Excerpts from a dataset:
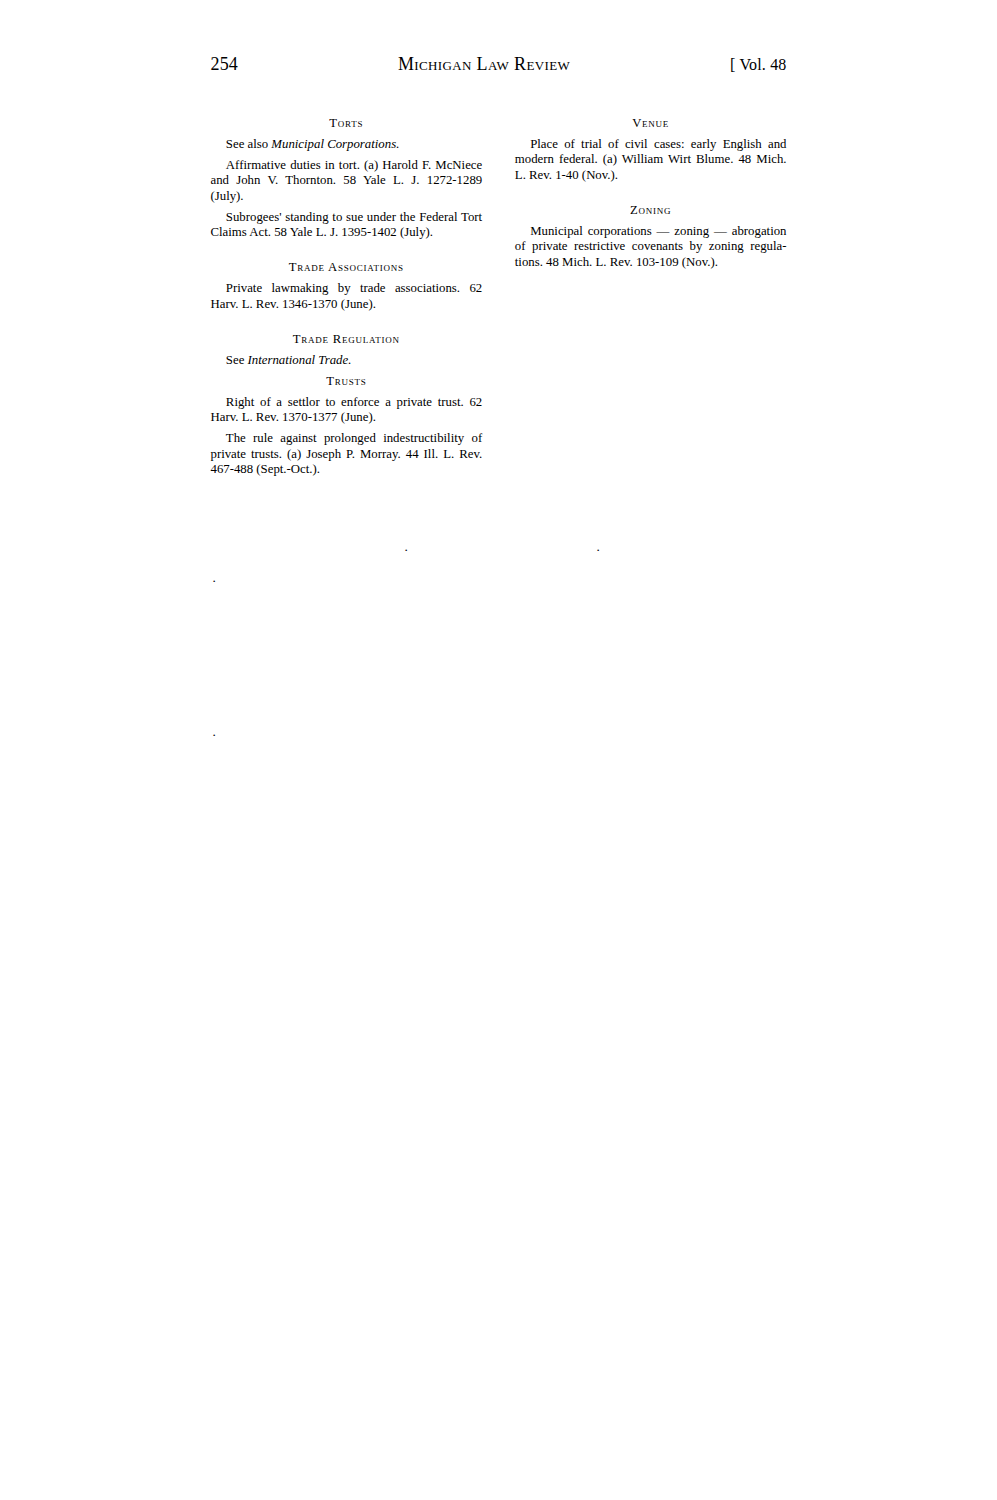254 Michigan Law Review [ Vol. 48
Torts
See also Municipal Corporations.
Affirmative duties in tort. (a) Harold F. McNiece and John V. Thornton. 58 Yale L. J. 1272-1289 (July).
Subrogees' standing to sue under the Federal Tort Claims Act. 58 Yale L. J. 1395-1402 (July).
Trade Associations
Private lawmaking by trade associations. 62 Harv. L. Rev. 1346-1370 (June).
Trade Regulation
See International Trade.
Trusts
Right of a settlor to enforce a private trust. 62 Harv. L. Rev. 1370-1377 (June).
The rule against prolonged indestructibility of private trusts. (a) Joseph P. Morray. 44 Ill. L. Rev. 467-488 (Sept.-Oct.).
Venue
Place of trial of civil cases: early English and modern federal. (a) William Wirt Blume. 48 Mich. L. Rev. 1-40 (Nov.).
Zoning
Municipal corporations — zoning — abrogation of private restrictive covenants by zoning regulations. 48 Mich. L. Rev. 103-109 (Nov.).
. . . .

Exercise prompt: Set down exactly the line that holds "Place of trial" and all lines after it to the end of the data.

Task solution:
Place of trial of civil cases: early English and modern federal. (a) William Wirt Blume. 48 Mich. L. Rev. 1-40 (Nov.).
Zoning
Municipal corporations — zoning — abrogation of private restrictive covenants by zoning regulations. 48 Mich. L. Rev. 103-109 (Nov.).
. . . .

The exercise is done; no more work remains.